Borja Jiménez reçoit de nouveau son second a puerta gayola avec une larga cambiada à genoux limpide suivie de véroniques et chicuelinas électriques qui enflamment le conclave. Le tercio de varas est ostensiblement limité au minimum, ce que certains protestent. Luque réalise un quite par gaoneras auquel Jiménez répond par chicuelinas. La pluie fait son apparition. Début de faena en ligne sur jambe fléchie. Les derechazos "cités" al hilo et dessinés en ligne se transforment dans la seconde série en muletazos plus ajustés et esthétiques. Mis en dificulté au troisième passage droitier parce qu’il est fuera de cacho, Borja se réfugie dans des effets moins exigents. À gauche, il garde ses distances en plusieurs séries dont le rythme plait. Le final est un exercice d’enroulement sans maîtrise de la charge qui enthousiasme, malgré tout, le public. On peut dire que le Sévillan a laissé le toro vaguer à sa guise. Il part de loin pour porter une épée en évitant de passer au guichet des vaillants. Oreilles sollicitées et une seule accordée.

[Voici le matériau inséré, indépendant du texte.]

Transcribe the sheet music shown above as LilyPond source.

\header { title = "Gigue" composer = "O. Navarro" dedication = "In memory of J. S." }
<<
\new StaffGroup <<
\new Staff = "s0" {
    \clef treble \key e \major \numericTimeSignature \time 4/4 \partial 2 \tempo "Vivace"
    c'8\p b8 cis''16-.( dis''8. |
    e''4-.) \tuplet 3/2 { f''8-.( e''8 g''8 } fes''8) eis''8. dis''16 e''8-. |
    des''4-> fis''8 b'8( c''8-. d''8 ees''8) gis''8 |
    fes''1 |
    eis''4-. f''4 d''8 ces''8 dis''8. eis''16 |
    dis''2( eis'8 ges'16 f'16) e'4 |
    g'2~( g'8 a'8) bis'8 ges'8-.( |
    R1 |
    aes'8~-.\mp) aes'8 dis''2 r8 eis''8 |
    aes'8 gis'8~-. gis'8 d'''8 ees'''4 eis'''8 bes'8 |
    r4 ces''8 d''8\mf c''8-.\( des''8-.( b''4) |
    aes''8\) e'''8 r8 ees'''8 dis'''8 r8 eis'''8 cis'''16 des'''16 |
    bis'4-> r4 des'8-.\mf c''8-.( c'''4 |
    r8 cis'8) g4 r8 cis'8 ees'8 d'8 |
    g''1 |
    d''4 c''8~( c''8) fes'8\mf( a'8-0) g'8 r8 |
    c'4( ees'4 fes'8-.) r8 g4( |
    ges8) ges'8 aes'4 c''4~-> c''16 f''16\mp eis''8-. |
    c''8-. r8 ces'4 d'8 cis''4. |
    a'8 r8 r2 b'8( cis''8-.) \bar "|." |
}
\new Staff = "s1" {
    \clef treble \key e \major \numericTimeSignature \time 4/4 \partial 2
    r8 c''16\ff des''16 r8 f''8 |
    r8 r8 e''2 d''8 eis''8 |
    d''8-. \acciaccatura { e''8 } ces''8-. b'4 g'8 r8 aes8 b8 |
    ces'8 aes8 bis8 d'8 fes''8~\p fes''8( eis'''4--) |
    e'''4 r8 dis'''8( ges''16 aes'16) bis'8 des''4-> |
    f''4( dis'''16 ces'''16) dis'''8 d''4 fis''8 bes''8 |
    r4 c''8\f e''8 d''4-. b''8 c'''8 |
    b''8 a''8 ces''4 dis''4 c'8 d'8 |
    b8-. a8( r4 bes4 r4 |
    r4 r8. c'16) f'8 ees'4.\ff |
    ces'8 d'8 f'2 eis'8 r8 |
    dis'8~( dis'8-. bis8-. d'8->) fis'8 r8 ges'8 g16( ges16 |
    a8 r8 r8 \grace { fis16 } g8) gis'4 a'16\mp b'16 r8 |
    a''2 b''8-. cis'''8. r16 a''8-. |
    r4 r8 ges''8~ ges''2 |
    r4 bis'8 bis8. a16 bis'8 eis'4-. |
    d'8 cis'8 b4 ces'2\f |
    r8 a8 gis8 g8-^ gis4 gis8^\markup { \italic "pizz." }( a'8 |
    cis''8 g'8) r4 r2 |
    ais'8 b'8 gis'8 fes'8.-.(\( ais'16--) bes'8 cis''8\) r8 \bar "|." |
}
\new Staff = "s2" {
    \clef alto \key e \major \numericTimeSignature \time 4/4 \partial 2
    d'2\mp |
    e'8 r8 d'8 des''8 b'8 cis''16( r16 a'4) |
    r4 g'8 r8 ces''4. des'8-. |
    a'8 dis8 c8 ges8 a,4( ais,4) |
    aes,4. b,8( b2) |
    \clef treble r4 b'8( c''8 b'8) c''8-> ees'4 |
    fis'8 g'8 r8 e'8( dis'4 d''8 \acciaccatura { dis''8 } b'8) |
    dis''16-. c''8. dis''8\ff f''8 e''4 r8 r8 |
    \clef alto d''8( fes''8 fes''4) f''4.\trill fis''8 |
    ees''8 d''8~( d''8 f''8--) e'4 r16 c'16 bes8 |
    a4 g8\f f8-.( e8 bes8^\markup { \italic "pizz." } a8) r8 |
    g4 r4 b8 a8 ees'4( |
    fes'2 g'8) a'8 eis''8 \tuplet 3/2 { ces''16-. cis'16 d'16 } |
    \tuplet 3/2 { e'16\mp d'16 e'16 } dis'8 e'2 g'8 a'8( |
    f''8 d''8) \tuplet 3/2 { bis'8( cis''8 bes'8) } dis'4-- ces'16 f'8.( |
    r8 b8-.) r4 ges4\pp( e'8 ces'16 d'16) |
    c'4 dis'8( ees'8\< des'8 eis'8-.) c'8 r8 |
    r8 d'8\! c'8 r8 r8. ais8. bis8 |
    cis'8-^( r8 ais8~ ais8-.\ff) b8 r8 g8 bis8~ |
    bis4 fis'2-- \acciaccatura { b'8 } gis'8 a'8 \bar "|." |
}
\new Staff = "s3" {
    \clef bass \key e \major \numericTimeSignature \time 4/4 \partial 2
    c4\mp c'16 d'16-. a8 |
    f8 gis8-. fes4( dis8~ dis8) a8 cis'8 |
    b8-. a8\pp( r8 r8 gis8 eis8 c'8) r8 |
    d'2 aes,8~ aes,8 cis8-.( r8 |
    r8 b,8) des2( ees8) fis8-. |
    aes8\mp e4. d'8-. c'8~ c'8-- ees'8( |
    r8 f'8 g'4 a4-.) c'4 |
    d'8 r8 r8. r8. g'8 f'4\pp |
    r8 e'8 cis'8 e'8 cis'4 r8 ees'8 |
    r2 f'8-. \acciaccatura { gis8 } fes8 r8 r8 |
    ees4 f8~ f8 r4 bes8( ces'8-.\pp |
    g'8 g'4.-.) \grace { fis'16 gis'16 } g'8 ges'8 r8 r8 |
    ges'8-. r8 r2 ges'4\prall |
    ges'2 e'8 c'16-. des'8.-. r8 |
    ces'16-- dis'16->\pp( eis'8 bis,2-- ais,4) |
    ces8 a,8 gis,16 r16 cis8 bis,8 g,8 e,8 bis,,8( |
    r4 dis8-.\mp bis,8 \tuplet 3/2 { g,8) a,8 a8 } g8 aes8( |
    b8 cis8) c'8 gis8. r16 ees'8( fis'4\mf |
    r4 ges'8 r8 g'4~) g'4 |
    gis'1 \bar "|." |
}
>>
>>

Pour la troisième fois Jiménez se rend a puerta gayola pour la larga de rodillas et les véroniques sur le passage. Le toro s’emploie sans classe au cheval en deux rencontres. Bref quite de Luque par véroniques. Grande performance de Juan Sierra au second tiers qui est invité à saluer, à mon sens le moment le plus torero de la corrida. Brindis au public. Depuis le centre, Borja "cite" pour des cambios dans le dos enchainés avec des derechazos verticaux sans replacement. La suite baisse de ton avec une brève perte de régime du FY. Pour compenser, Borja "cite" de loin pour profiter de l’inertie. Le toro retrouve de la mobilité. Les derechazos en ligne et "cités" al hilo manquent d’intensité. À gauche, les naturelles servies avec les vuelos, dont certaines somptueuses, ravissent le public en deux séries. Les doblones por dentro allant a menos avec final accroché sont un signe du manque de dominio. Avec sa nouvelle technique d’évitement, Borja manque sa première entrée a matar et porte ensuite une entière d’effet rapide. Oreille.